Research Paper Volume 10, Issue 3 pp 492—514
Strong impact of natural-selection–free heterogeneity in genetics of age-related phenotypes
- 1 Biodemography of Aging Research Unit, Social Science Research Institute, Duke University, Durham, NC 27708, USA
received: December 12, 2017 ; accepted: March 24, 2018 ; published: March 29, 2018 ;https://doi.org/10.18632/aging.101407
How to Cite
Copyright: Kulminski et al. This is an open‐access article distributed under the terms of the Creative Commons Attribution License (CC BY 3.0), which permits unrestricted use, distribution, and reproduction in any medium, provided the original author and source are credited.
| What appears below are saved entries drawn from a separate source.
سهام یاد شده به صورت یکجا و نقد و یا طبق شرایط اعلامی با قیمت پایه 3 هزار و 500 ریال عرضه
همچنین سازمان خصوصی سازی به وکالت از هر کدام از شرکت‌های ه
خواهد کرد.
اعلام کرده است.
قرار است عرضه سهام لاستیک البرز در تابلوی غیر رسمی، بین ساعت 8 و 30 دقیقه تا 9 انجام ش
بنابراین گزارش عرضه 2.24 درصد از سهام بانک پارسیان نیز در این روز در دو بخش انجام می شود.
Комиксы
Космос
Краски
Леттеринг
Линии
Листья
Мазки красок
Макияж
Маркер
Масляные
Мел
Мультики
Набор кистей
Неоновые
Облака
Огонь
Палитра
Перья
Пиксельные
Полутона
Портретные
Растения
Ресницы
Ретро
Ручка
A conceptual difficulty in genetics of age-related phenotypes that make individuals vulnerable to disease in post-reproductive life is genetic heterogeneity attributed to an undefined role of evolution in establishing their molecular mechanisms. Here, we performed univariate and pleiotropic genome-wide meta-analyses of 20 age-related phenotypes leveraging longitudinal information in a sample of 33,431 individuals and dealing with the natural-selection–free genetic heterogeneity. We identified 142 non-proxy single nucleotide polymorphisms (SNPs) with phenotype-specific (18 SNPs) and pleiotropic (124 SNPs) associations at genome-wide level. Univariate meta-analysis identified two novel (11.1%) and replicated 16 SNPs whereas pleiotropic meta-analysis identified 115 novel (92.7%) and nine replicated SNPs. Pleiotropic associations for most novel (93.9%) and all replicated SNPs were strongly impacted by the natural-selection–free genetic heterogeneity in its unconventional form of antagonistic heterogeneity, implying antagonistic directions of genetic effects for directly correlated phenotypes. Our results show that the common genome-wide approach is well adapted to handle homogeneous univariate associations within Mendelian framework whereas most associations with age-related phenotypes are more complex and well beyond that framework. Dissecting the natural-selection–free genetic heterogeneity is critical for gaining insights into genetics of age-related phenotypes and has substantial and unexplored yet potential for improving efficiency of genome-wide analysis.